JP67: Uninvitable: What We Learn From Jesus About Loving People on the Margins

February 29, 2024

What do the Woman at The Well, Zacchaeus, the Woman With an Issue of Blood, and the Gerasene Demoniac have in common?  They had encounters with Jesus that changed their lives.

Their lifestyles and social status forced them into the deepest margins of society, isolating their existence from the institutional religious structure that Jesus revolutionized.  

Today, we might refer to people with such complicated backgrounds as uninvitable - someone for whom an invitation to “church” would be tone-deaf at best and a copout at worst.

Thankfully, Jesus modeled a way of building bridges to marginalized people that we can train ourselves to imitate.

Check out how Matthew summarizes the ministry pattern of Jesus.

And Jesus went throughout all the cities and villages, teaching in their synagogues and proclaiming the gospel of the kingdom and healing every disease and every affliction. When he saw the crowds, he had compassion for them, because they were harassed and helpless, like sheep without a shepherd. Then he said to his disciples, “The harvest is plentiful, but the laborers are few; therefore pray earnestly to the Lord of the harvest to send out laborers into his harvest.”  Mt 9:35–38.

Jesus demonstrated that people on the margins need a friend, an invitation to dinner and conversation at home, a place where love is shown and trust is built.  

This pattern of following Jesus is just as revolutionary and vital today as it was when Jesus walked the earth.  

And loving people on the margins begins with a lifestyle of going.

Going With Grace

If humanity were to be rescued, Jesus would have to revolutionize the religious enterprise of His day.

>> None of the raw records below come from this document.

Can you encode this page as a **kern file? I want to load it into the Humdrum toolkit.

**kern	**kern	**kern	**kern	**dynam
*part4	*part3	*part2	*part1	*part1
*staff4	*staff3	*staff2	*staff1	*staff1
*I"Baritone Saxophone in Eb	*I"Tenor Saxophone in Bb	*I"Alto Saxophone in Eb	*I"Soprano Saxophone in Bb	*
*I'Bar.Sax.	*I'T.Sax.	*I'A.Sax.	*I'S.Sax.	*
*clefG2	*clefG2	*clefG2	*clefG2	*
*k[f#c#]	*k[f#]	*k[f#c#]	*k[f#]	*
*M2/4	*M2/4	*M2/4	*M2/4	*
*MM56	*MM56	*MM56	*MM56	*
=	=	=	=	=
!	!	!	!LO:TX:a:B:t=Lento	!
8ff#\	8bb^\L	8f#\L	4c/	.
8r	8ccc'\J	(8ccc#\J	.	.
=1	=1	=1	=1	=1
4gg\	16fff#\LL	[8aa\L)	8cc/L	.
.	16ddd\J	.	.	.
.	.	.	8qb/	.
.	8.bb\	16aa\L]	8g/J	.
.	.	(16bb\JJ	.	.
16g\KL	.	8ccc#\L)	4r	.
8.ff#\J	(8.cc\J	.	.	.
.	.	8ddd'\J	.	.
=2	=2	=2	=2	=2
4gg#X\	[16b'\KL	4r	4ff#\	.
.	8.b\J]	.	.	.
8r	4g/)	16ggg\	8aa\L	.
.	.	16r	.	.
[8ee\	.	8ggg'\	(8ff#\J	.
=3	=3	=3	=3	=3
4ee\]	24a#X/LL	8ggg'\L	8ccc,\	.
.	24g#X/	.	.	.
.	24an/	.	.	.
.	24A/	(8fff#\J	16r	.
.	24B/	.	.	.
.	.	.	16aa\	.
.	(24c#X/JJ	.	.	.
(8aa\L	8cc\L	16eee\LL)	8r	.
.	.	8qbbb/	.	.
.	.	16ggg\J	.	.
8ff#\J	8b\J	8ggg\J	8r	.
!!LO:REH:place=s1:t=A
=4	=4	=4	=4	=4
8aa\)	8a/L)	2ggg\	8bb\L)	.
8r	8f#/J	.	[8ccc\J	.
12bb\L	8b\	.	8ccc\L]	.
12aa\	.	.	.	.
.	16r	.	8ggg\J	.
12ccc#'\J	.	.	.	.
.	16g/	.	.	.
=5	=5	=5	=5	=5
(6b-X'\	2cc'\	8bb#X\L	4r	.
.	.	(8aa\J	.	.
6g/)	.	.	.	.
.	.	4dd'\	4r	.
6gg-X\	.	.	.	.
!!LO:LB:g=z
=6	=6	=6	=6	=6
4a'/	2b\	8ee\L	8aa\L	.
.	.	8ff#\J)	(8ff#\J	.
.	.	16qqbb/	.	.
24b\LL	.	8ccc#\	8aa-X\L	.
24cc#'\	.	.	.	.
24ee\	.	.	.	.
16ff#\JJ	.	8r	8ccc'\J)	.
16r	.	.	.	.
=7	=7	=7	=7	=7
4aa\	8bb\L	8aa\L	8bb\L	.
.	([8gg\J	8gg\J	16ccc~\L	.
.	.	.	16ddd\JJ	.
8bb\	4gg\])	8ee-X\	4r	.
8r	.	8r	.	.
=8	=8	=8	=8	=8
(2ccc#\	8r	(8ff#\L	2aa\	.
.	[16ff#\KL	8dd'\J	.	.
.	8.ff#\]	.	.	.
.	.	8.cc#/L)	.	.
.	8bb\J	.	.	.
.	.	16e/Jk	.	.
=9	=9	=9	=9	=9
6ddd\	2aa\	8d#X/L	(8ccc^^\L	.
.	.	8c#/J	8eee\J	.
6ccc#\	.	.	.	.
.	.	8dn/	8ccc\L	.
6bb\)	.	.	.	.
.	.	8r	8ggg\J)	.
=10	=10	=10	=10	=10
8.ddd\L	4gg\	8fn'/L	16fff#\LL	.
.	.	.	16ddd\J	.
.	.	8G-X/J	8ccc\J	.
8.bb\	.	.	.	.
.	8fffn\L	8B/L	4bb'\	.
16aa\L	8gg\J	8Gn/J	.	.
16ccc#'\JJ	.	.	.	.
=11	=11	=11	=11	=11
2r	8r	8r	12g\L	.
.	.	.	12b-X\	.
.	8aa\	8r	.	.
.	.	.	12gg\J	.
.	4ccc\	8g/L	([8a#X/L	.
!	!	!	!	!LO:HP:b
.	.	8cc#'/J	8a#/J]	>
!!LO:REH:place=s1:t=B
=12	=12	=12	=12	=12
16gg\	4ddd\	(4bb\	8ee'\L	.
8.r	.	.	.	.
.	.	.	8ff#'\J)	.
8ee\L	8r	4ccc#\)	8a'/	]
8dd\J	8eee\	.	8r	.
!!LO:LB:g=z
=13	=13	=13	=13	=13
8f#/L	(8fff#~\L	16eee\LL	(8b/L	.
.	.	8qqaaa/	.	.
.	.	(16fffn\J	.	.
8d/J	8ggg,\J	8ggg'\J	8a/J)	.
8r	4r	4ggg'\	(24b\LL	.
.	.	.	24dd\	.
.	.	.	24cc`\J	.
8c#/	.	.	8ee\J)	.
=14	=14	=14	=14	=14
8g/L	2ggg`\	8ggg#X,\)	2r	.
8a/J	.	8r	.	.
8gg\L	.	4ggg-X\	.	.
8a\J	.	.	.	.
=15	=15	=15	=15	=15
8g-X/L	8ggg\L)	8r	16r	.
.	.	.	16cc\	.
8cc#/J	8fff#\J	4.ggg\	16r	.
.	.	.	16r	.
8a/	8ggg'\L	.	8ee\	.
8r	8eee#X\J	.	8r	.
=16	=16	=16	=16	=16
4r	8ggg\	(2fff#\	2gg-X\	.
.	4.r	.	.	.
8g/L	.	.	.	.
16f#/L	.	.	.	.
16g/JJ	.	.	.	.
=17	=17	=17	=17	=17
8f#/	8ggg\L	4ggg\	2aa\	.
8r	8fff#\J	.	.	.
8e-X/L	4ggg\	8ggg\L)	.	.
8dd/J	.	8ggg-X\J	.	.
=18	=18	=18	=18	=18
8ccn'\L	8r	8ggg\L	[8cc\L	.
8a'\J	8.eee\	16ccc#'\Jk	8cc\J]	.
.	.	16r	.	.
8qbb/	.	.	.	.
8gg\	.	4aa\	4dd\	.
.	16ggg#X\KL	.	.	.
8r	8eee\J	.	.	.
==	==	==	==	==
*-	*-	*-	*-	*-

Instead of operating from the temple in Jerusalem, Jesus practiced mobile ministry.  Hiring staff and establishing programs that emerged from the temple would not launch a campaign to reach the world.  

His method was movement, accompanied by loving compassion for people afflicted by a broken world.  His mission required Jesus to go into all the cities and villages around Galilee, where he modeled and taught a better way.

Going might include walking across the street to our neighbor's home.  Going also looks like inviting our neighbors for dinner and conversation where trust and friendship are built.  

Inviting the uninvitable to attend religious services is no substitute for going.  People on the margins of society need us to meet them where they are, where relationships lay a bridge to the Father.

Teaching The Good News

Jesus taught as He went, "proclaiming the gospel of the kingdom." His message was

good news to people living under the dual oppression of Roman occupation and a weighty, legalistic religious structure.

Jesus described this part of His mission by declaring, "He has sent me to proclaim liberty to the captives." Lk 4:18  Jesus focused the content of His teaching on how people on the margins could experience eternal freedom while living in an occupied land.

We help people build a bridge to the Father when our teaching is full of grace, compassion, and the good news of Jesus.

Holistic Healing

As Jesus went and taught, He healed every disease and affliction.  There was nothing beyond the power of Jesus to heal.  His going, teaching, and healing presented a new way of following the Creator while demonstrating God's earthly presence in Christ.  Jesus said He could only do what His Father was doing.  

And the same goes for us.  We can pray for God to heal, but the method and timing are in His hands.  We must believe that God still heals and empowers new generations of faithful laborers to follow His example.

Empowering Others

Jesus referred to His work among broken humanity as a plentiful harvest but with a shortage of laborers.  Jesus models the work of a harvester of souls and invites us to pray for more workers to join Him.  

To follow Jesus means that we follow Him into the harvest, training ourselves to serve as ambassadors of the grace of God to people who are near and far.  Disciples of Jesus go and make disciples.  

There’s another thing the Woman at The Well, Zacchaeus, the Woman With an Issue of Blood, and the Gerasene Demoniac have in common.  We most likely would not know their stories of redemption if not for Jesus pursuing, teaching, healing, and empowering them.

Who are the people around us who need the pursuit of a loving, compassionate friend so that they might have a story of redemption too?

Prayer:  Jesus, thank you for pursuing us most humbly.  In your love, you left the fellowship of heaven to connect with us on earth and make a way for us to be reconciled to the Father.  Teach us to go, teach, heal, and empower so that those in the deepest margins of society can find you.  Give us the type of love that leads us to exit the comfort of our homes like you exited the comfort of heaven.

Questions for Application:

1. Who are the unvinvitable people in your life?  What is the Holy Spirit saying to you about how to love them well?

2. What does it mean to edit your life so as to have time and margin to serve your neighbors?

3. Are there ways the Spirit is leading you to empower others to come alongside you in the harvest of souls?